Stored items

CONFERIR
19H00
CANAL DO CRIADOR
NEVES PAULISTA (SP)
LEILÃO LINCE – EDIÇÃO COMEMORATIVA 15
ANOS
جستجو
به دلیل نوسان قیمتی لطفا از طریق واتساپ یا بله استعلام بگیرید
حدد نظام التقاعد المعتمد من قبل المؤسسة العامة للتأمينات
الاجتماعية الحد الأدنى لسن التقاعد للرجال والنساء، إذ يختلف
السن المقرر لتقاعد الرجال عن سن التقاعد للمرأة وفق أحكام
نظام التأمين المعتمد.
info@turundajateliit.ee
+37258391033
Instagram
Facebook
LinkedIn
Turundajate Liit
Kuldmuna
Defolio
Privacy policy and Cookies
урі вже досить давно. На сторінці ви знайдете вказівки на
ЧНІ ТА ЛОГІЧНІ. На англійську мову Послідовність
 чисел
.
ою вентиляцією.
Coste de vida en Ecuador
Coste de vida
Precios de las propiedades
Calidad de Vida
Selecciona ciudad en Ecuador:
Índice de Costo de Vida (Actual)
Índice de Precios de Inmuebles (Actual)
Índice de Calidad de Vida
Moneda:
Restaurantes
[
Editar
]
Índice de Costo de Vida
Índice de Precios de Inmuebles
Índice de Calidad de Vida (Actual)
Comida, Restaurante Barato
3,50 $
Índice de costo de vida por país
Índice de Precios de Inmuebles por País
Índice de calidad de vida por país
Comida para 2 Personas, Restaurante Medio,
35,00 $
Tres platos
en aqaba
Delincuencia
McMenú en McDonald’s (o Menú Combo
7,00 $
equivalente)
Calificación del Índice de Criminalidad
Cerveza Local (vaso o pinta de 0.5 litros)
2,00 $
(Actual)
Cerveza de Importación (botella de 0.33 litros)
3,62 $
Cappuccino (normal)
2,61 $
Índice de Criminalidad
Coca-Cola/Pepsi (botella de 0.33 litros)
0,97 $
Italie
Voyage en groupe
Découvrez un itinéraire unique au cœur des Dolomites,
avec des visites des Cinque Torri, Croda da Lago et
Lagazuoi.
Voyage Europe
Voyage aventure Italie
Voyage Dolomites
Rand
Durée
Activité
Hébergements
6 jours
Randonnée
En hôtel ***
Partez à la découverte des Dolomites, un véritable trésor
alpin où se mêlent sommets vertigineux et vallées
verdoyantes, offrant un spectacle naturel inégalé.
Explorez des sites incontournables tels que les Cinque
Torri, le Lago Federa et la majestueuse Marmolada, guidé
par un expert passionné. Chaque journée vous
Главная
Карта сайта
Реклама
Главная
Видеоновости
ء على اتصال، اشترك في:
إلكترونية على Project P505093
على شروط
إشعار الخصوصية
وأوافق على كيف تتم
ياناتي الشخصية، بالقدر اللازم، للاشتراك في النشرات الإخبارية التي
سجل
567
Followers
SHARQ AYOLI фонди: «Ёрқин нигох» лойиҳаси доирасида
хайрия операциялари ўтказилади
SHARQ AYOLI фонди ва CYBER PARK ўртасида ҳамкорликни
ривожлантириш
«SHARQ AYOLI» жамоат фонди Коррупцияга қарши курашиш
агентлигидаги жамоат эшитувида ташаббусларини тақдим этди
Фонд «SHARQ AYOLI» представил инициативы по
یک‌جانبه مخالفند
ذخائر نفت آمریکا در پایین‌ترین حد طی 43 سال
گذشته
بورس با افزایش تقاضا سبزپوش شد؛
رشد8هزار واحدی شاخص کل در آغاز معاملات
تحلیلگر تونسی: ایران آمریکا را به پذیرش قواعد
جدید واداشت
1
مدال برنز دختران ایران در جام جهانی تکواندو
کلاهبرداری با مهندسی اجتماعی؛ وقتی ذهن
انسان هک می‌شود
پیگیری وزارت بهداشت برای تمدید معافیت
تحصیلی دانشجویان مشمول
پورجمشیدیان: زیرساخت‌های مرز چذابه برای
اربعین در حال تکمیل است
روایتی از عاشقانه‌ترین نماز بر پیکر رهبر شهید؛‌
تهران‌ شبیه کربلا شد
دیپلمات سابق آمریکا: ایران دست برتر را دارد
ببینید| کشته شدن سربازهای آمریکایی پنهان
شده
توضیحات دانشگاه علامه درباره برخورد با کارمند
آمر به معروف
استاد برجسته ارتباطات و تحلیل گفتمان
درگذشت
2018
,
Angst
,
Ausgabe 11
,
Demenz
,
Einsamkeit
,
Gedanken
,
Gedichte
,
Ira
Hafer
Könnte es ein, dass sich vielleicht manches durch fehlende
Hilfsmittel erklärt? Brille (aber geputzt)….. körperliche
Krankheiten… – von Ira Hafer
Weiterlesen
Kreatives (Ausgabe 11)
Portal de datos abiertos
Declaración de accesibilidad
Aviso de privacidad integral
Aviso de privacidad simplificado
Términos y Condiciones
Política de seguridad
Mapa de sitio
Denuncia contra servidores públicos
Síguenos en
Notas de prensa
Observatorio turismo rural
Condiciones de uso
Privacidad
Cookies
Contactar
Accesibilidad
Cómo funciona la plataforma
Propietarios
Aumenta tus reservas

_Task to complete_
Print the records once more, exactly as written.

_Answer for the task_
CONFERIR
19H00
CANAL DO CRIADOR
NEVES PAULISTA (SP)
LEILÃO LINCE – EDIÇÃO COMEMORATIVA 15
ANOS
جستجو
به دلیل نوسان قیمتی لطفا از طریق واتساپ یا بله استعلام بگیرید
حدد نظام التقاعد المعتمد من قبل المؤسسة العامة للتأمينات
الاجتماعية الحد الأدنى لسن التقاعد للرجال والنساء، إذ يختلف
السن المقرر لتقاعد الرجال عن سن التقاعد للمرأة وفق أحكام
نظام التأمين المعتمد.
info@turundajateliit.ee
+37258391033
Instagram
Facebook
LinkedIn
Turundajate Liit
Kuldmuna
Defolio
Privacy policy and Cookies
урі вже досить давно. На сторінці ви знайдете вказівки на
ЧНІ ТА ЛОГІЧНІ. На англійську мову Послідовність
 чисел
.
ою вентиляцією.
Coste de vida en Ecuador
Coste de vida
Precios de las propiedades
Calidad de Vida
Selecciona ciudad en Ecuador:
Índice de Costo de Vida (Actual)
Índice de Precios de Inmuebles (Actual)
Índice de Calidad de Vida
Moneda:
Restaurantes
[
Editar
]
Índice de Costo de Vida
Índice de Precios de Inmuebles
Índice de Calidad de Vida (Actual)
Comida, Restaurante Barato
3,50 $
Índice de costo de vida por país
Índice de Precios de Inmuebles por País
Índice de calidad de vida por país
Comida para 2 Personas, Restaurante Medio,
35,00 $
Tres platos
en aqaba
Delincuencia
McMenú en McDonald’s (o Menú Combo
7,00 $
equivalente)
Calificación del Índice de Criminalidad
Cerveza Local (vaso o pinta de 0.5 litros)
2,00 $
(Actual)
Cerveza de Importación (botella de 0.33 litros)
3,62 $
Cappuccino (normal)
2,61 $
Índice de Criminalidad
Coca-Cola/Pepsi (botella de 0.33 litros)
0,97 $
Italie
Voyage en groupe
Découvrez un itinéraire unique au cœur des Dolomites,
avec des visites des Cinque Torri, Croda da Lago et
Lagazuoi.
Voyage Europe
Voyage aventure Italie
Voyage Dolomites
Rand
Durée
Activité
Hébergements
6 jours
Randonnée
En hôtel ***
Partez à la découverte des Dolomites, un véritable trésor
alpin où se mêlent sommets vertigineux et vallées
verdoyantes, offrant un spectacle naturel inégalé.
Explorez des sites incontournables tels que les Cinque
Torri, le Lago Federa et la majestueuse Marmolada, guidé
par un expert passionné. Chaque journée vous
Главная
Карта сайта
Реклама
Главная
Видеоновости
ء على اتصال، اشترك في:
إلكترونية على Project P505093
على شروط
إشعار الخصوصية
وأوافق على كيف تتم
ياناتي الشخصية، بالقدر اللازم، للاشتراك في النشرات الإخبارية التي
سجل
567
Followers
SHARQ AYOLI фонди: «Ёрқин нигох» лойиҳаси доирасида
хайрия операциялари ўтказилади
SHARQ AYOLI фонди ва CYBER PARK ўртасида ҳамкорликни
ривожлантириш
«SHARQ AYOLI» жамоат фонди Коррупцияга қарши курашиш
агентлигидаги жамоат эшитувида ташаббусларини тақдим этди
Фонд «SHARQ AYOLI» представил инициативы по
یک‌جانبه مخالفند
ذخائر نفت آمریکا در پایین‌ترین حد طی 43 سال
گذشته
بورس با افزایش تقاضا سبزپوش شد؛
رشد8هزار واحدی شاخص کل در آغاز معاملات
تحلیلگر تونسی: ایران آمریکا را به پذیرش قواعد
جدید واداشت
1
مدال برنز دختران ایران در جام جهانی تکواندو
کلاهبرداری با مهندسی اجتماعی؛ وقتی ذهن
انسان هک می‌شود
پیگیری وزارت بهداشت برای تمدید معافیت
تحصیلی دانشجویان مشمول
پورجمشیدیان: زیرساخت‌های مرز چذابه برای
اربعین در حال تکمیل است
روایتی از عاشقانه‌ترین نماز بر پیکر رهبر شهید؛‌
تهران‌ شبیه کربلا شد
دیپلمات سابق آمریکا: ایران دست برتر را دارد
ببینید| کشته شدن سربازهای آمریکایی پنهان
شده
توضیحات دانشگاه علامه درباره برخورد با کارمند
آمر به معروف
استاد برجسته ارتباطات و تحلیل گفتمان
درگذشت
2018
,
Angst
,
Ausgabe 11
,
Demenz
,
Einsamkeit
,
Gedanken
,
Gedichte
,
Ira
Hafer
Könnte es ein, dass sich vielleicht manches durch fehlende
Hilfsmittel erklärt? Brille (aber geputzt)….. körperliche
Krankheiten… – von Ira Hafer
Weiterlesen
Kreatives (Ausgabe 11)
Portal de datos abiertos
Declaración de accesibilidad
Aviso de privacidad integral
Aviso de privacidad simplificado
Términos y Condiciones
Política de seguridad
Mapa de sitio
Denuncia contra servidores públicos
Síguenos en
Notas de prensa
Observatorio turismo rural
Condiciones de uso
Privacidad
Cookies
Contactar
Accesibilidad
Cómo funciona la plataforma
Propietarios
Aumenta tus reservas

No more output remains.